_What you should do:_ Rewrite the data from its start up to and including the line with "22: (345, 162)", changing "pixels" to "pixel units" and leaving everything else as it is. Give only those lines, without the pictures.

_Data extract:_

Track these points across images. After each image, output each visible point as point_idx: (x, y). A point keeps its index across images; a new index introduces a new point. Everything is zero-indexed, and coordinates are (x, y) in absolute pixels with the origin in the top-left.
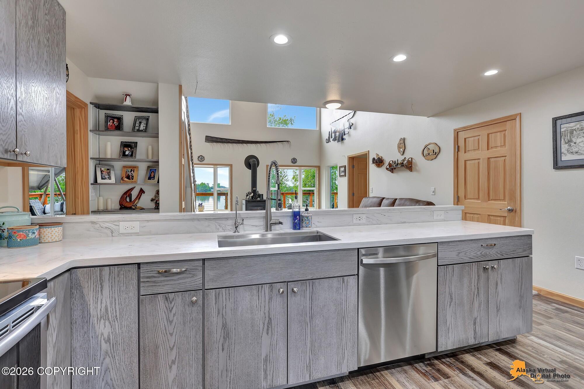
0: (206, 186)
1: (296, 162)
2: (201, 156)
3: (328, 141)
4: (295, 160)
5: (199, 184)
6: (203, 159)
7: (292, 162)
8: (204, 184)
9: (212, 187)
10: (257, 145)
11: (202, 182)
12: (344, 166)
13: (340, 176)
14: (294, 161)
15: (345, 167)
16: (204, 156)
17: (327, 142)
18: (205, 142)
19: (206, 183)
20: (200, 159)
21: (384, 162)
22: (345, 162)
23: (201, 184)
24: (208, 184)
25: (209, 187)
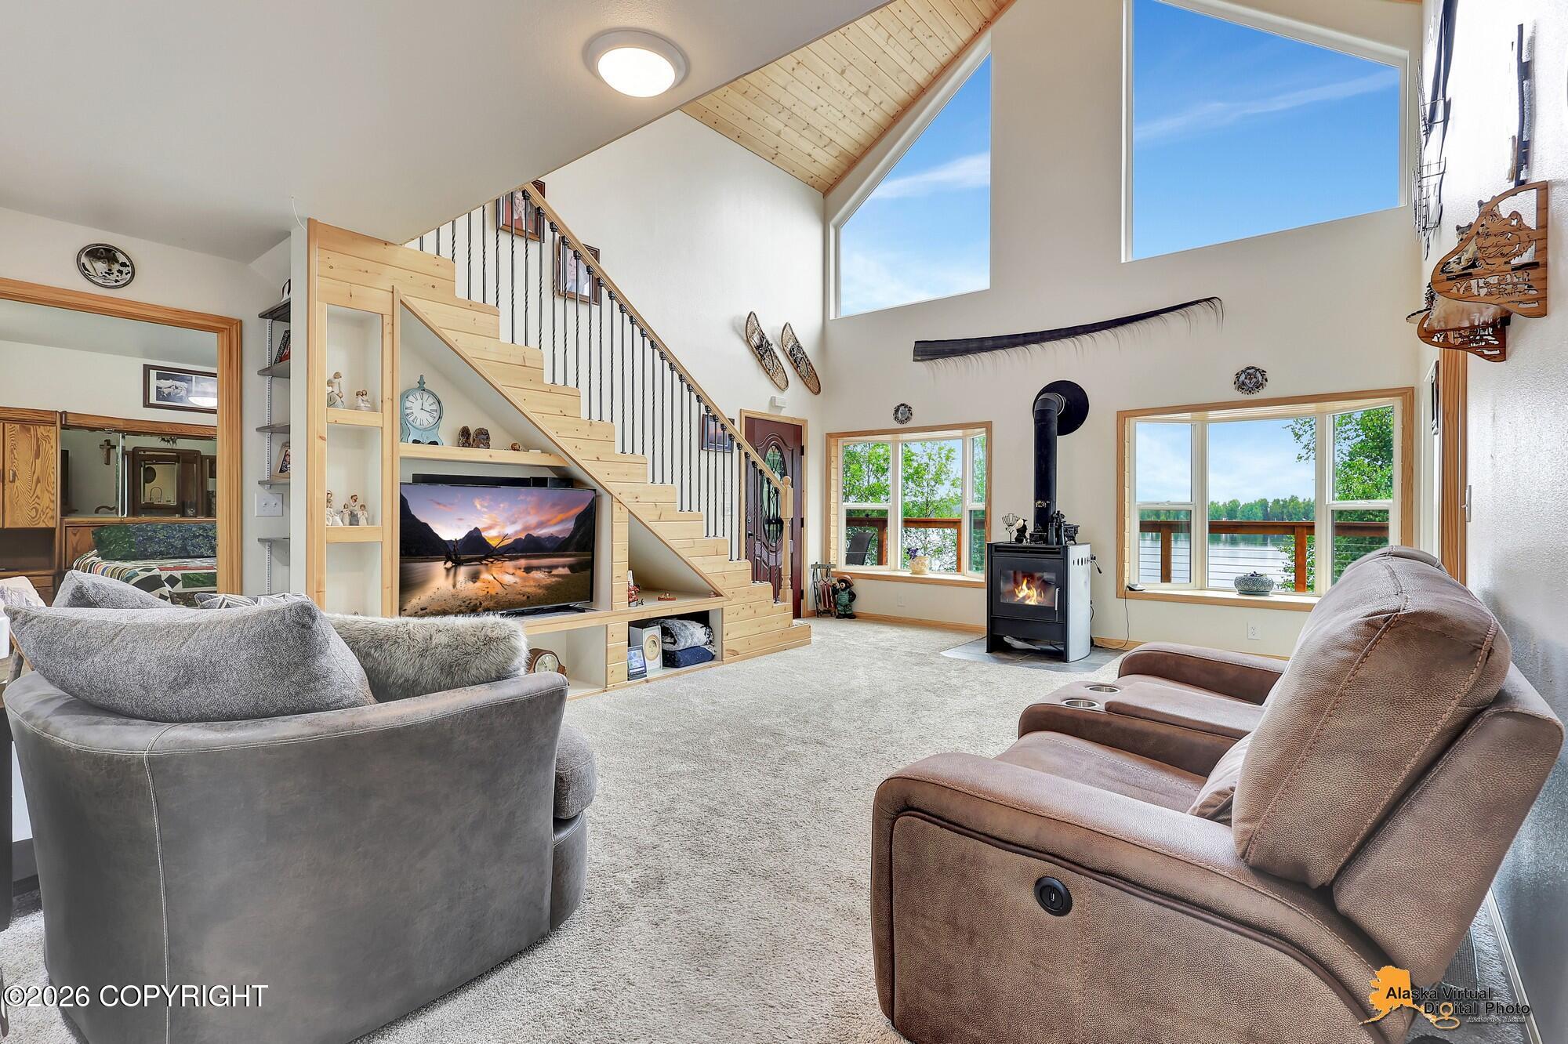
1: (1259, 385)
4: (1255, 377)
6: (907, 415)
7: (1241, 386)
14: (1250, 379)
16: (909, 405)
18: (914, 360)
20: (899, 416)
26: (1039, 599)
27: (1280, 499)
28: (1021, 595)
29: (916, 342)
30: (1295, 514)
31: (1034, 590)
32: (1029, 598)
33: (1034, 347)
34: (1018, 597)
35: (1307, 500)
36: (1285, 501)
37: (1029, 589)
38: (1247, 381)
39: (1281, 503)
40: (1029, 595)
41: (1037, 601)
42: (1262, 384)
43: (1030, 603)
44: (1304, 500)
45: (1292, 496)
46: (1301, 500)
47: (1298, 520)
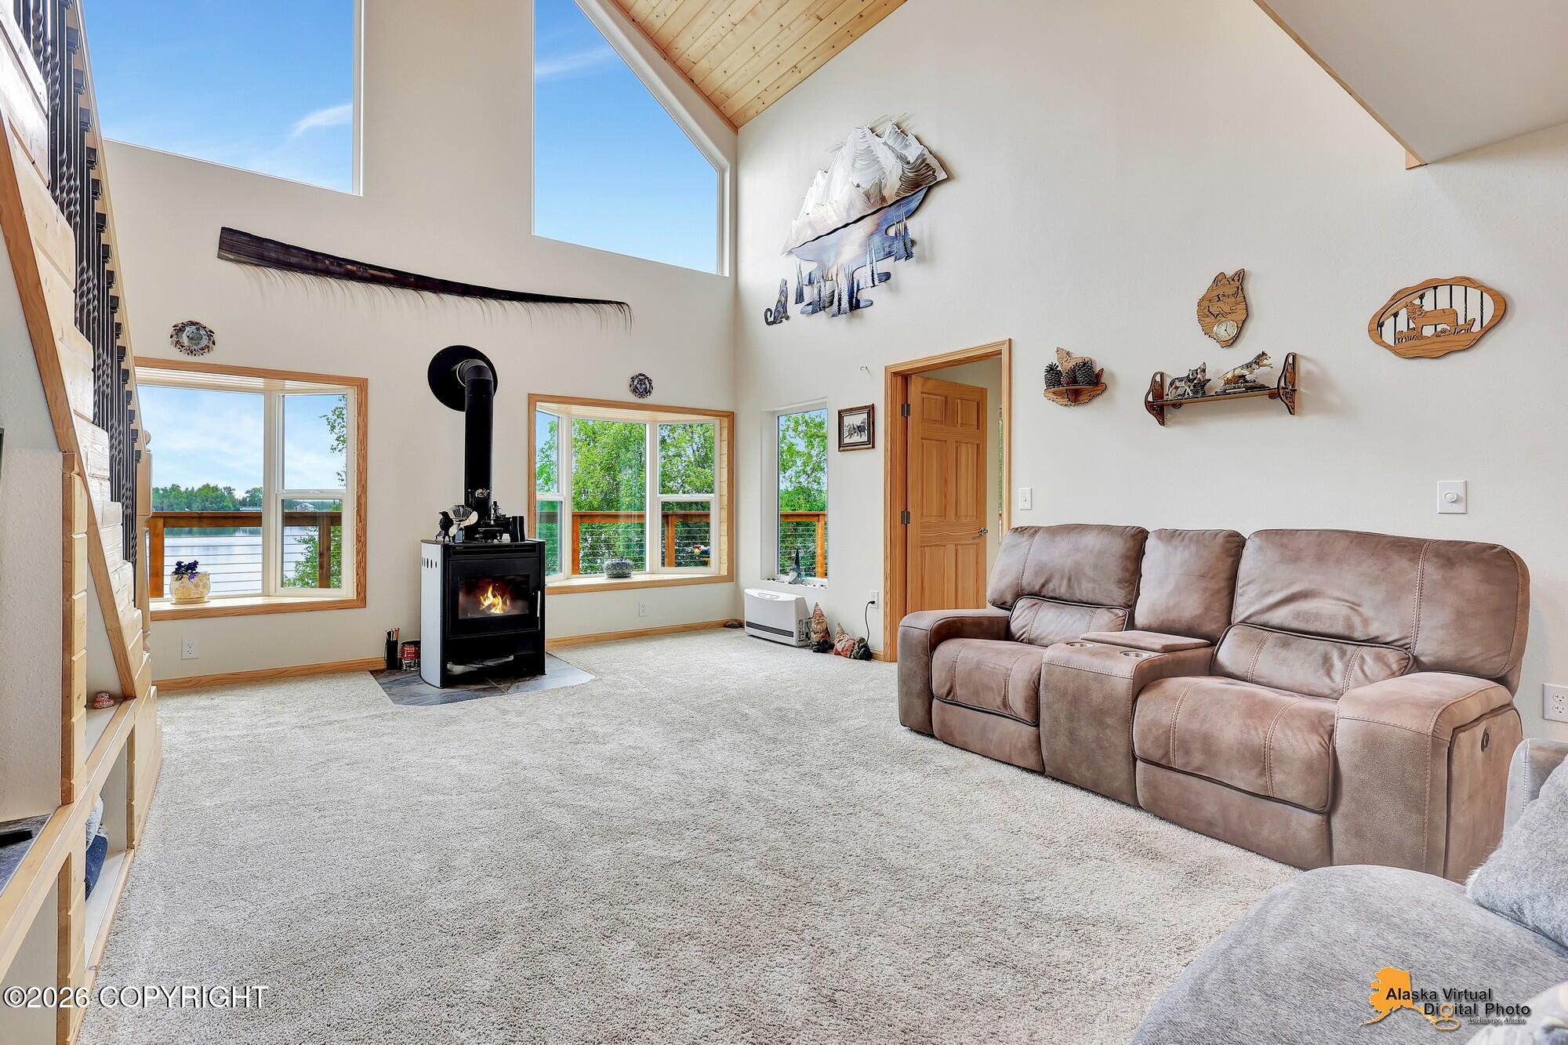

_Response for this exercise:_
Track these points across images. After each image, output each visible point as point_idx: (x, y). A point keeps its index across images; a new index introduces a new point. Everything is zero-indexed, and coordinates are (x, y) in absolute pixel units with the origin in the top-left.
0: (206, 186)
1: (296, 162)
2: (201, 156)
3: (328, 141)
4: (295, 160)
5: (199, 184)
6: (203, 159)
7: (292, 162)
8: (204, 184)
9: (212, 187)
10: (257, 145)
11: (202, 182)
12: (344, 166)
13: (340, 176)
14: (294, 161)
15: (345, 167)
16: (204, 156)
17: (327, 142)
18: (205, 142)
19: (206, 183)
20: (200, 159)
21: (384, 162)
22: (345, 162)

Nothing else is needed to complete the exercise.